Document images with source code
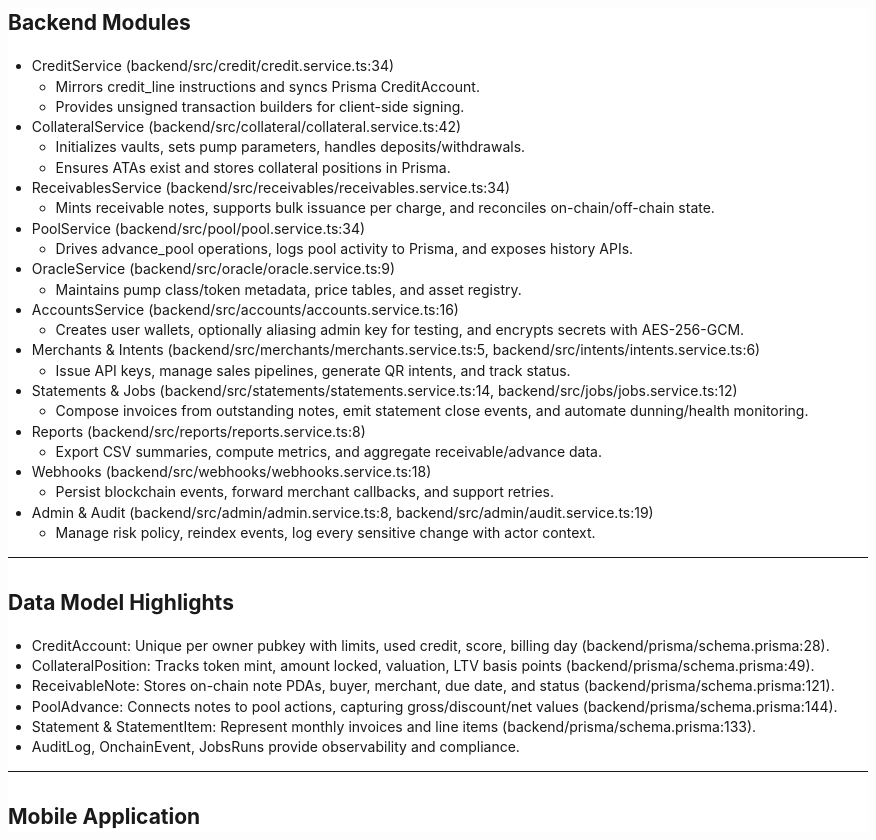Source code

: 
## Backend Modules

- CreditService (backend/src/credit/credit.service.ts:34)
   - Mirrors credit_line instructions and syncs Prisma CreditAccount.
   - Provides unsigned transaction builders for client-side signing.
- CollateralService (backend/src/collateral/collateral.service.ts:42)
   - Initializes vaults, sets pump parameters, handles deposits/withdrawals.
   - Ensures ATAs exist and stores collateral positions in Prisma.
- ReceivablesService (backend/src/receivables/receivables.service.ts:34)
   - Mints receivable notes, supports bulk issuance per charge, and reconciles on-chain/off-chain state.
- PoolService (backend/src/pool/pool.service.ts:34)
   - Drives advance_pool operations, logs pool activity to Prisma, and exposes history APIs.
- OracleService (backend/src/oracle/oracle.service.ts:9)
   - Maintains pump class/token metadata, price tables, and asset registry.
- AccountsService (backend/src/accounts/accounts.service.ts:16)
   - Creates user wallets, optionally aliasing admin key for testing, and encrypts secrets with AES-256-GCM.
- Merchants & Intents (backend/src/merchants/merchants.service.ts:5, backend/src/intents/intents.service.ts:6)
   - Issue API keys, manage sales pipelines, generate QR intents, and track status.
- Statements & Jobs (backend/src/statements/statements.service.ts:14, backend/src/jobs/jobs.service.ts:12)
   - Compose invoices from outstanding notes, emit statement close events, and automate dunning/health monitoring.
- Reports (backend/src/reports/reports.service.ts:8)
   - Export CSV summaries, compute metrics, and aggregate receivable/advance data.
- Webhooks (backend/src/webhooks/webhooks.service.ts:18)
  - Persist blockchain events, forward merchant callbacks, and support retries.
- Admin & Audit (backend/src/admin/admin.service.ts:8, backend/src/admin/audit.service.ts:19)
  - Manage risk policy, reindex events, log every sensitive change with actor context.

---

## Data Model Highlights

- CreditAccount: Unique per owner pubkey with limits, used credit, score, billing day (backend/prisma/schema.prisma:28).
- CollateralPosition: Tracks token mint, amount locked, valuation, LTV basis points (backend/prisma/schema.prisma:49).
- ReceivableNote: Stores on-chain note PDAs, buyer, merchant, due date, and status (backend/prisma/schema.prisma:121).
- PoolAdvance: Connects notes to pool actions, capturing gross/discount/net values (backend/prisma/schema.prisma:144).
- Statement & StatementItem: Represent monthly invoices and line items (backend/prisma/schema.prisma:133).
- AuditLog, OnchainEvent, JobsRuns provide observability and compliance.

---

## Mobile Application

** Task details **
The lines above from the one containing "## Backend Modules" through the one containing "## Data Model Highlights" are to be set down exactly, and no others.

** Exercise output **
## Backend Modules

- CreditService (backend/src/credit/credit.service.ts:34)
   - Mirrors credit_line instructions and syncs Prisma CreditAccount.
   - Provides unsigned transaction builders for client-side signing.
- CollateralService (backend/src/collateral/collateral.service.ts:42)
   - Initializes vaults, sets pump parameters, handles deposits/withdrawals.
   - Ensures ATAs exist and stores collateral positions in Prisma.
- ReceivablesService (backend/src/receivables/receivables.service.ts:34)
   - Mints receivable notes, supports bulk issuance per charge, and reconciles on-chain/off-chain state.
- PoolService (backend/src/pool/pool.service.ts:34)
   - Drives advance_pool operations, logs pool activity to Prisma, and exposes history APIs.
- OracleService (backend/src/oracle/oracle.service.ts:9)
   - Maintains pump class/token metadata, price tables, and asset registry.
- AccountsService (backend/src/accounts/accounts.service.ts:16)
   - Creates user wallets, optionally aliasing admin key for testing, and encrypts secrets with AES-256-GCM.
- Merchants & Intents (backend/src/merchants/merchants.service.ts:5, backend/src/intents/intents.service.ts:6)
   - Issue API keys, manage sales pipelines, generate QR intents, and track status.
- Statements & Jobs (backend/src/statements/statements.service.ts:14, backend/src/jobs/jobs.service.ts:12)
   - Compose invoices from outstanding notes, emit statement close events, and automate dunning/health monitoring.
- Reports (backend/src/reports/reports.service.ts:8)
   - Export CSV summaries, compute metrics, and aggregate receivable/advance data.
- Webhooks (backend/src/webhooks/webhooks.service.ts:18)
  - Persist blockchain events, forward merchant callbacks, and support retries.
- Admin & Audit (backend/src/admin/admin.service.ts:8, backend/src/admin/audit.service.ts:19)
  - Manage risk policy, reindex events, log every sensitive change with actor context.

---

## Data Model Highlights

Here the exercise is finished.